10. CHAPTER X - "THE SMALL HOUSE AT ALLINGTON," "CAN YOU FORGIVE HER?" "RACHEL RAY," AND THE "FORTNIGHTLY REVIEW" (continued)

By no amount of description or asseveration could I succeed in making any reader understand how much these characters with their belongings have been to me in my latter life; or how frequently I have used them for the expression of my political or social convictions. They have been as real to me as free trade was to Mr. Cobden, or the dominion of a party to Mr. Disraeli; and as I have not been able to speak from the benches of the House of Commons, or to thunder from platforms, or to be efficacious as a lecturer, they have served me as safety-valves by which to deliver my soul. Mr. Plantagenet Palliser had appeared in The Small House at Allington, but his birth had not been accompanied by many hopes. In the last pages of that novel he is made to seek a remedy for a foolish false step in life by marrying the grand heiress of the day;--but the personage of the great heiress does not appear till she comes on the scene as a married woman in Can You Forgive Her?
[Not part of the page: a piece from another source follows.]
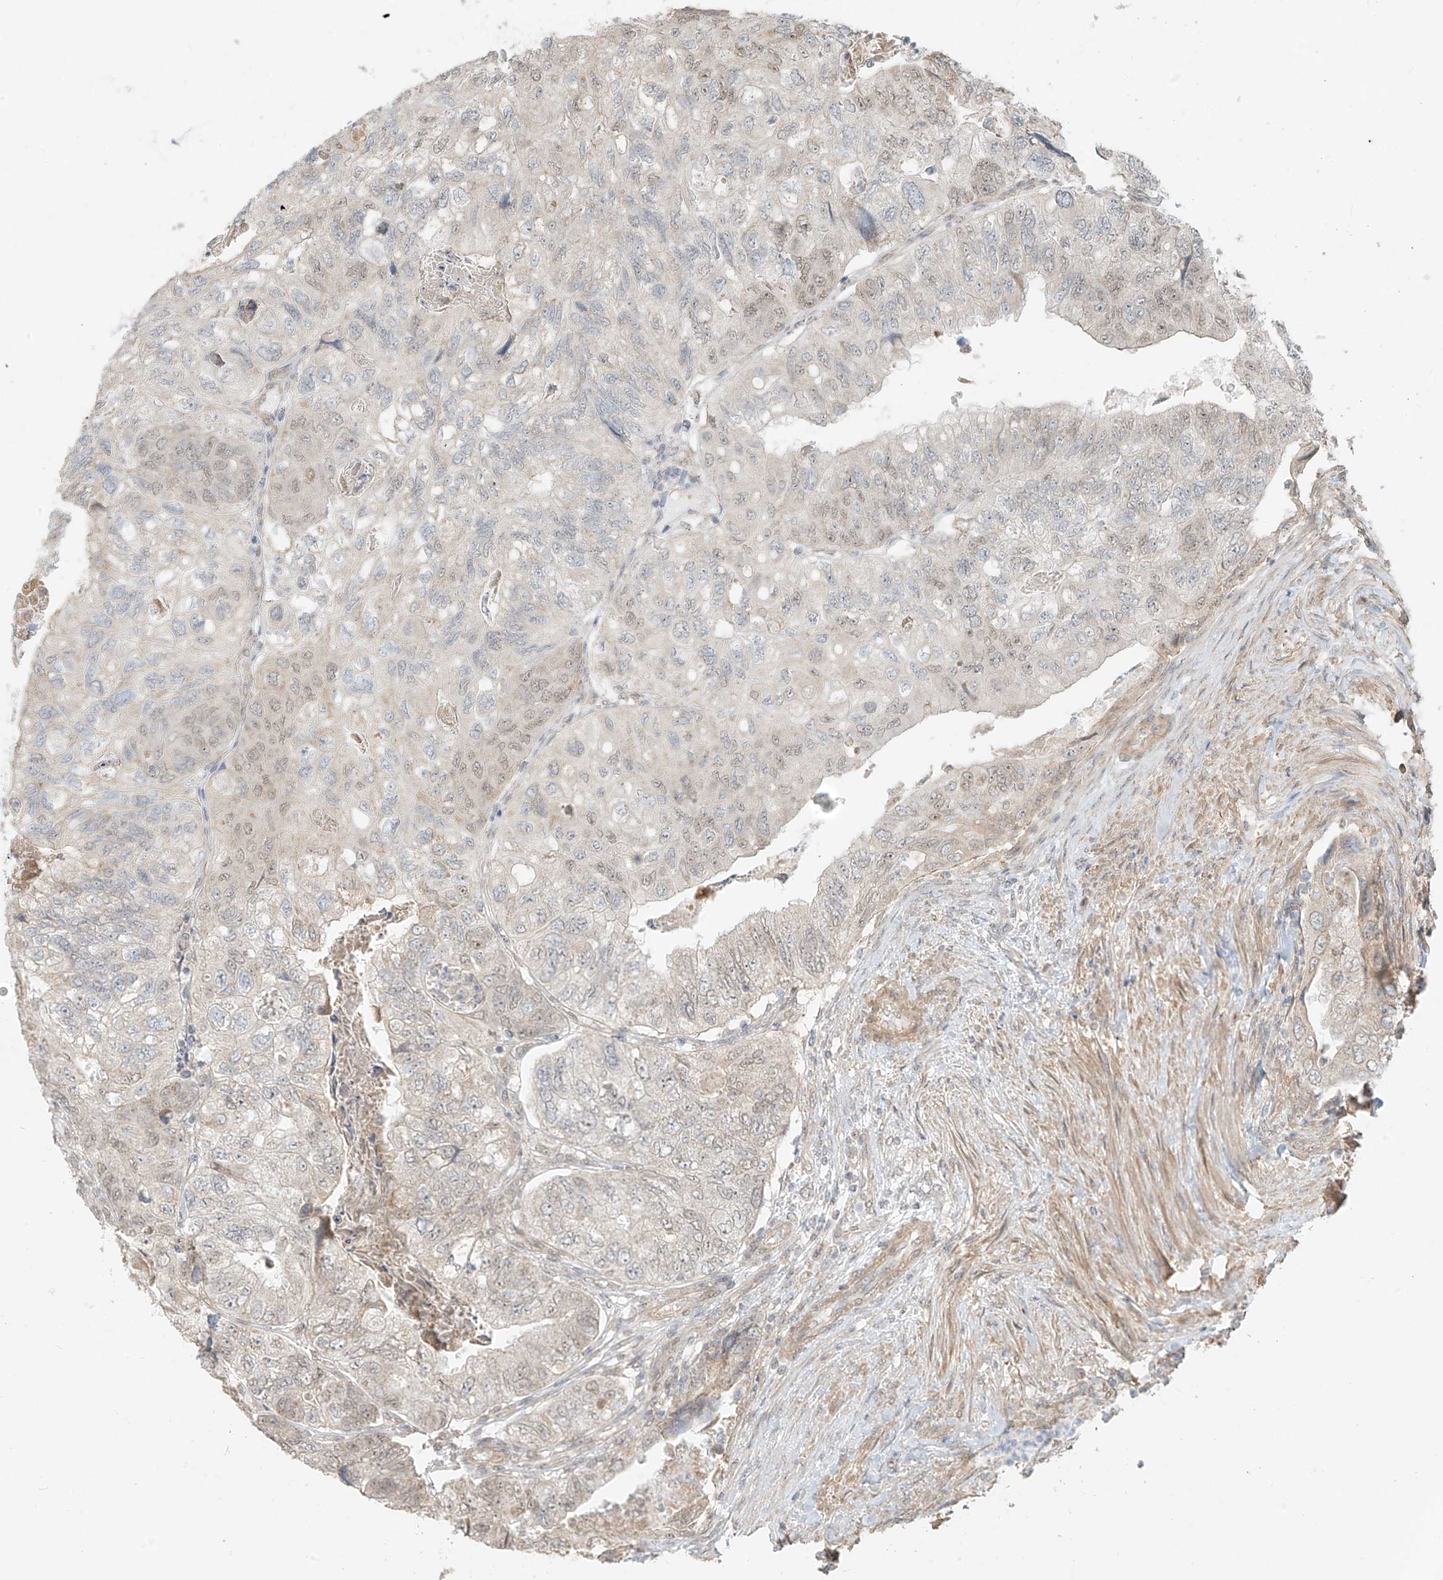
{"staining": {"intensity": "weak", "quantity": "<25%", "location": "cytoplasmic/membranous,nuclear"}, "tissue": "colorectal cancer", "cell_type": "Tumor cells", "image_type": "cancer", "snomed": [{"axis": "morphology", "description": "Adenocarcinoma, NOS"}, {"axis": "topography", "description": "Rectum"}], "caption": "Tumor cells show no significant protein expression in colorectal adenocarcinoma.", "gene": "ABCD1", "patient": {"sex": "male", "age": 63}}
He is the nephew and heir to a duke--the Duke of Omnium--who was first introduced in Doctor Thorne, and afterwards in Framley Parsonage, and who is one of the belongings of whom I have spoken. In these personages and their friends, political and social, I have endeavoured to depict the faults and frailties and vices,--as also the virtues, the graces, and the strength of our highest classes; and if I have not made the strength and virtues predominant over the faults and vices, I have not painted the picture as I intended. Plantagenet Palliser I think to be a very noble gentleman,--such a one as justifies to the nation the seeming anomaly of an hereditary peerage and of primogeniture. His wife is in all respects very inferior to him; but she, too, has, or has been intended to have, beneath the thin stratum of her follies a basis of good principle, which enabled her to live down the conviction of the original wrong which was done to her, and taught her to endeavour to do her duty in the position to which she was called. She had received a great wrong,--having been made, when little more than a child, to marry a man for whom she cared nothing;--when, however, though she was little more than a child, her love had been given elsewhere. She had very heavy troubles, but they did not overcome her.